The gameplay mechanics in general help support this fast-paced action and movement. You spawn with one weapon of your choice, a pistol, and grenades. However, you can pick up another weapon, which allows you to act better on the fly. You spawn with max ammo, and scrounging for ammo really isn't an issue; every weapon basically carries the equivalent of 12-20 magazines. Grenades cannot be cooked, and they are not the most powerful, but their role is much more suited for flushing out enemies, denying them ground, and weakening them rather than outright killing them. Altogether, this leads to the need to be flexible while you play. Keep moving, pick up weapons, pick up health.
The gametypes are the basics: You have Deathmatch, Team Deathmatch, and Search and Destroy. Headquarters was started by Call of Duty in a patch, and it's still around in the series. Retrieval is a very rarely played gametype in which the attacking team tries to steal documents from the other team and bring it to their spawn, kind of like a mix between Capture the Flag (which is not in this game, sadly) and Search and Destroy.

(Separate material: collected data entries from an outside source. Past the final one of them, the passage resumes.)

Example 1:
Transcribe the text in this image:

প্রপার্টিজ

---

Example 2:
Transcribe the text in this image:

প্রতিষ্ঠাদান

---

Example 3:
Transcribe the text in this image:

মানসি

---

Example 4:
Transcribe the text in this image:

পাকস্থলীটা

The last gametype is never played anymore (never was really popular in the first place), but for reference, it's called Behind Enemy Lines.

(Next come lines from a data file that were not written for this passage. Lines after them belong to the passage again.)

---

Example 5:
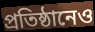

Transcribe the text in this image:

প্রতিষ্ঠানেও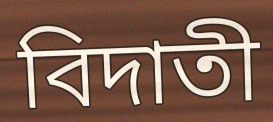
বিদাতী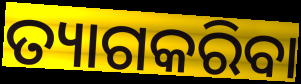
ତ୍ୟାଗକରିବା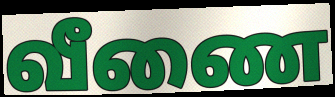
வீணை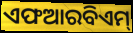
ଏଫଆରବିଏମ୍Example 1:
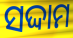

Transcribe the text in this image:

ସଦ୍ଦାମ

The people that play are also an important factor. Call of Duty does not natively support voice chat; you have to have Ventrilo, Xfire, or some outside voice chat program to chat. While this lack of chat might make it harder to coordinate attacks, you don't have to worry about adolescent micspam (not that many adolescents play this game anymore anyway). For the most part, people are civil here; they've been playing for a while. Call of Duty certainly has its glitches and hackers, but for the most part the people that still play to this day are dedicated enough not to use them.

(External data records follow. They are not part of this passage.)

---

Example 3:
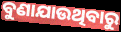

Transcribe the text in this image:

ବୁଣାଯାଉଥିବାରୁ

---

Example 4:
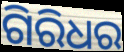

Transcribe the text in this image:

ଗିରିଧର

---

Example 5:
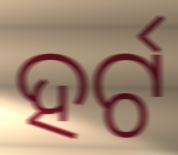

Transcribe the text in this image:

ହର୍ଟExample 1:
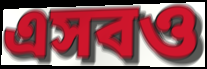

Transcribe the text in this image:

এসবও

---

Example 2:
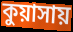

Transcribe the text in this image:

Because there are dedicated servers, you really don't need to worry about your host ragequitting and putting a damper on the tension. Additionally, there are quite a few fun mods around. Most servers like to play bolt-action rifles only, which is quite challenging, considering that quickscoping in the MW/MW2 sense is nonexistent (aiming down the sight is quite slow) and that there is no auto-aim. The most common mod out there is AWE (additional war effects), which adds things like cooking grenades, sprinting, the ability to lay grenade traps, as well as a few other gimmicks. It's been tried and true, so no need to worry about it drastically changing the game balance.
All in all, Call of Duty is a classic and a trendsetter, but it's about time that it return to its roots, not necessarily in the WWII universe, but in a focus on raw gameplay. By eliminating the distractions, Call of Duty especially manages to be a model of multiplayer combat. It might be showing its age, but it can certainly hold its own.